Rescuers were searching Wednesday for 300 migrants whose boat capsized the Mediterranean Sea as they attempted to reach Italy from Libya, in what is feared to be one of the Mediterranean's worst such disasters.
The boat, believed to have set off from Libya carrying about 350 people from Somalia, Eritrea, Nigeria, Bangladesh, Sudan, Chad and Ivory Coast, sank about 39 miles west off the island of Lampedusa in Maltese waters, the Italian Coast Guard said.
At least 50 of the passengers had been rescued and taken to Lampedusa, according to the New York Times.
Several of those rescued reportedly said in Italian TV interviews that they had come from the western Libyan port city of Zuwarah, near the Tunisian border.
The Guardian quoted a man identified as Peter Ugo, 28, from Cameroon, as saying the boat had set off from Libya on Monday. He said he had been fleeing from harassment by opponents of the Gaddafi regime.
"The war is too much", he reportedly said. "They steal our property, steal our money every day. They try to threaten us to leave [Libya] or they will kill us. Or they give us guns to fight against Gaddafi. We were not able to face the fight."
About 22,000 migrants have arrived on Lampedusa since January, mostly from Tunisia. Last month, Jodi Hilton reported for GlobalPost on how Lampedusa locals were coping with the influx.
Italy shipped more than 2,000 migrants to detention camps on its mainland last Thursday. Those remaining at the island's port of Manduria have built themselves a tent camp from plastic sheets.
The conditions at the camp have been severely criticized by NGOs — particularly Doctors Without Borders, the Red Cross, and Amnesty International — as a nightmare unfit for human existence, according to the Guardian.
Italian Prime Minister Silvio Berlusconi reportedly held talks on the crisis with the Tunisian government Monday. "We are working on the possibility of repatriation," Berlusconi said in the capital city, Tunis, Deutsche Welle reported. "There's a willingness on our part and that of the Tunis government to do this in a civilized manner."

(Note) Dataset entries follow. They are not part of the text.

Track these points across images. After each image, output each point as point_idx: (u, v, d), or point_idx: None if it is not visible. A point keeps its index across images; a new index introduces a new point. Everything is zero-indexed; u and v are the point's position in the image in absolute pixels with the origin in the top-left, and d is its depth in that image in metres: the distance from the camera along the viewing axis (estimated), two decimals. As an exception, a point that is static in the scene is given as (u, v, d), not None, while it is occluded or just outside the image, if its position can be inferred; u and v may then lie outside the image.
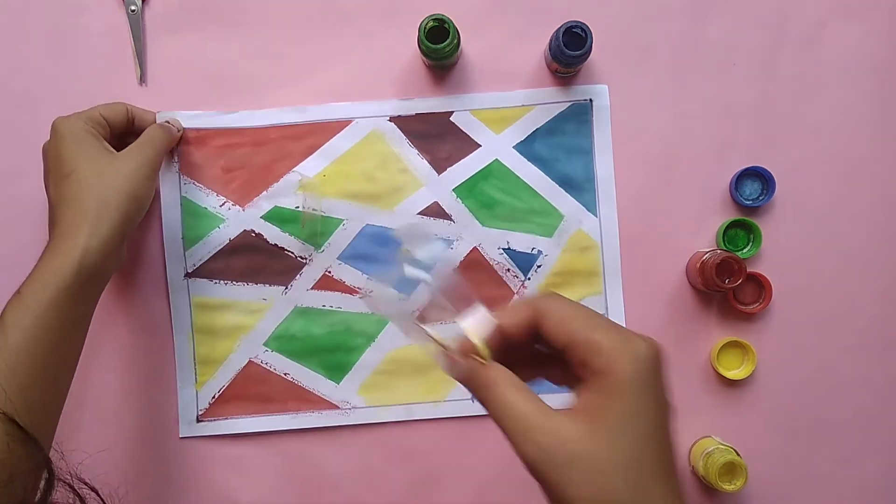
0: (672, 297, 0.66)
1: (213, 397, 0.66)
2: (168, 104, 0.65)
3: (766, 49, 0.66)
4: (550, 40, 0.63)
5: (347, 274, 0.66)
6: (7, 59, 0.66)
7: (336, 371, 0.66)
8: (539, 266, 0.66)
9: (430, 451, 0.66)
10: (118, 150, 0.59)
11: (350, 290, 0.66)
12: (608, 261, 0.66)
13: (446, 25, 0.61)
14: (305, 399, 0.66)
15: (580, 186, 0.66)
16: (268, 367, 0.66)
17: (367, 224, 0.66)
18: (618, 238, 0.66)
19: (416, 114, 0.66)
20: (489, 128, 0.66)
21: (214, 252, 0.66)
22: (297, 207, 0.65)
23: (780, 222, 0.66)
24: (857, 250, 0.66)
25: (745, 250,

Berlusconi has threatened to allow a wave of immigrants from North Africa loose into Europe, citing a reluctance by fellow European Union member countries to help deal with the influx.
And Italian Interior Minister Roberto Maroni, meanwhile, lamented the "total refusal to cooperate" by Italy's neighbors and the EU, and warned that Rome may make it easier for immigrants to reach France and Germany.
Italy was considering giving migrants temporary permits and setting up centers near Italy's borders so they can easily cross into other countries, Maroni and Berlusconi said.